“A new approach to mental health and addiction will reduce bureaucracy, improve patient choice, and empower New Zealanders,” says ACT’s Deputy Leader and Health Spokesperson Brooke van Velden.
“Each year, the government spends about $2 billion on mental health and addiction services. Yet, almost nobody is satisfied with the outcomes.
“Our current mental health system is a disorderly mix of DHBs, NGOs, and primary health care providers all struggling to provide a coordinated response.
“People who seek treatment describe a difficult-to-navigate bureaucracy, post code lotteries, and a lack of choice in services and resources to suit their individual and community needs.
“Meanwhile, attitudes to mental health issues have shifted significantly. There’s less stigma and the number of people accessing mental health and addiction services has grown by 73 percent over the past 10 years.
“Around four-in-five New Zealanders will face mental health challenges throughout their lives.
“But mental health services have become a victim of the same fragmentation and inconsistency that comes with the DHB model. The issue is too important to leave in the hands of the DHBs.
“We need an approach that will solve the big problems identified in the Government’s Mental Health Inquiry:
• Inequity of access and lack of choice
• Too much confusion and bureaucracy
• People having to navigate a web of agencies
• No whole-of-government approach
• Too much burden placed on primary healthcare providers who are not always well-equipped.
“The Government has established a Mental Health and Wellbeing Commission, but it does not have real power to improve choice or establish a clear, nationwide approach to tackling mental health and addiction.
“ACT would give the Commission the power to transform mental health and addiction services by taking the $2 billion per annum currently spent through the Ministry of Health and DHBs, and channelling it to providers and patients through an upgraded Commission.
“The Commission would be renamed Mental Health and Addiction New Zealand (MHANZ).

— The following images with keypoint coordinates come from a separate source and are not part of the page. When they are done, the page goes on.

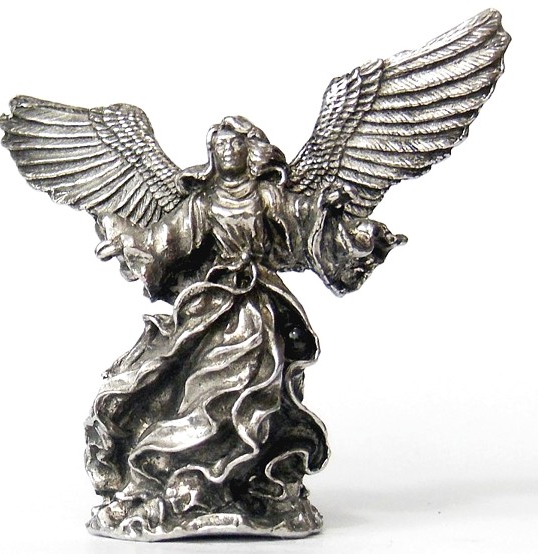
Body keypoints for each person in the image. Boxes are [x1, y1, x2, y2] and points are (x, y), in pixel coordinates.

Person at [84, 115, 402, 535]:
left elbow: (303, 216)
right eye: (218, 145)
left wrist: (333, 215)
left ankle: (248, 477)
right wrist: (130, 240)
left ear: (249, 151)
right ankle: (185, 470)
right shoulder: (202, 204)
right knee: (192, 384)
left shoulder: (266, 196)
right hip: (210, 306)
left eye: (234, 144)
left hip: (255, 309)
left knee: (254, 387)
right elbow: (165, 241)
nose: (226, 151)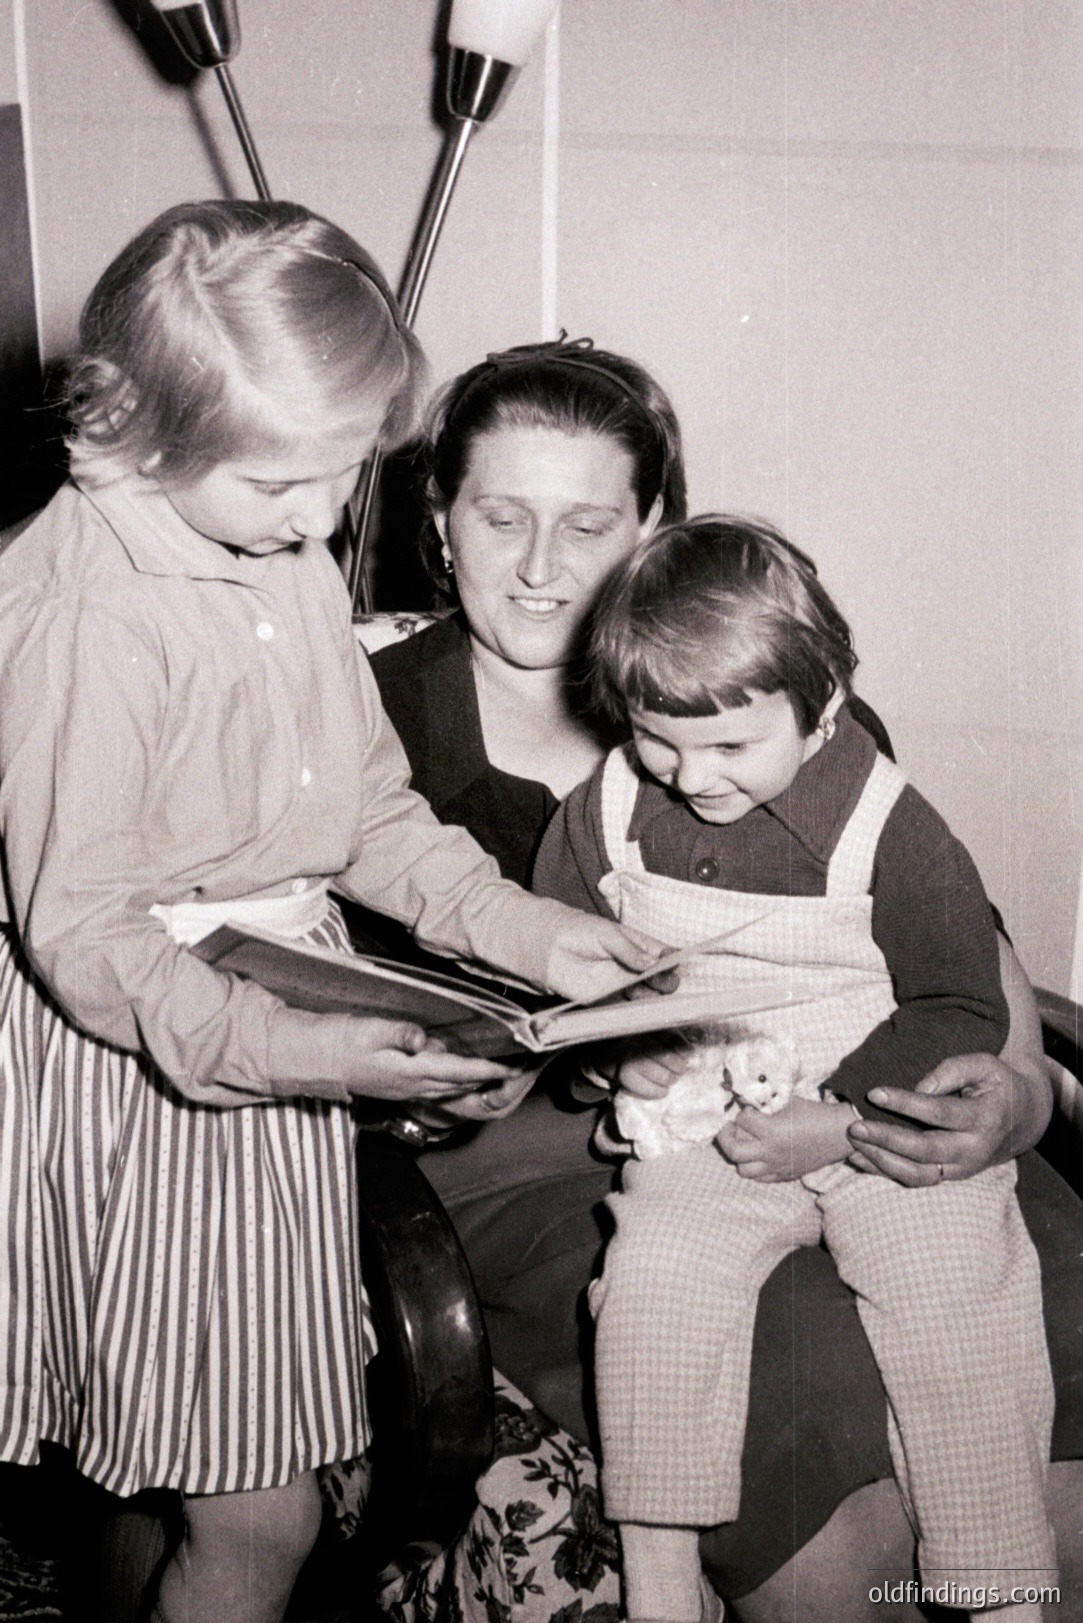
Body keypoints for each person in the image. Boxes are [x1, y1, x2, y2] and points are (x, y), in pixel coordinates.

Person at [0, 206, 663, 1623]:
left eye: (344, 468)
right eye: (277, 479)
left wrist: (532, 933)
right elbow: (87, 936)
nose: (319, 519)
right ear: (133, 424)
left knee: (242, 1479)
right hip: (158, 1068)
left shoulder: (281, 558)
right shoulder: (86, 613)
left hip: (266, 1047)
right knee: (258, 1509)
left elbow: (367, 813)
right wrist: (306, 1053)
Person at [364, 337, 1083, 1622]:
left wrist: (1020, 1097)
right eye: (500, 516)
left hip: (853, 1086)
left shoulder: (764, 696)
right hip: (554, 1157)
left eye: (589, 525)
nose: (539, 568)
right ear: (439, 520)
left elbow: (960, 949)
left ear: (655, 530)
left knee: (1043, 1305)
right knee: (798, 1382)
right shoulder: (364, 722)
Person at [533, 515, 1056, 1623]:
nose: (690, 776)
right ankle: (661, 1579)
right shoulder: (607, 810)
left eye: (730, 747)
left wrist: (845, 1121)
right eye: (657, 739)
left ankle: (999, 1583)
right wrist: (619, 1051)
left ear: (821, 709)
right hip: (711, 1105)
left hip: (883, 1106)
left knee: (957, 1295)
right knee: (655, 1281)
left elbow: (958, 999)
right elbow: (562, 970)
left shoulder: (891, 822)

“MHANZ would not be a provider of services, but a world-class commissioning agency that assesses individual needs and contracts the best providers for a person’s therapy and care. It would put people at the heart of the system.
“MHANZ would be the one central interface for mental health and addiction funding, reducing bureaucracy and administrative burden. It would develop expertise in evaluating where the money is going and what services work based on evidence and data. It would issue clear and certain contracts to service providers while keeping a keen eye on outcomes and quality of care.
“Any provider that meets strict criteria would be able to register with MHANZ to provide treatment and care. Funding for services would be determined by and attached to the care of individuals and their needs. MHANZ would carefully monitor providers to ensure New Zealanders are receiving high quality care.
“Patients would be able to choose any registered provider for their immediate care, providing greater autonomy, or would be referred to a specific provider in cases where a person lacks the capacity to do so or requires specialised treatment.
“MHANZ’s interface would be simple, user friendly, and the only information needed for mental health and addiction services nationwide.
“The Government’s Mental Health Inquiry painted a picture of an outdated system. It has responded with more money, but increased funding will not guarantee improvements in care. More funding does not address the issues of choice, accountability, value for money, and individual and community needs.
“We can and must do better. ACT’s vision is for mental health and addiction services which empower New Zealanders.”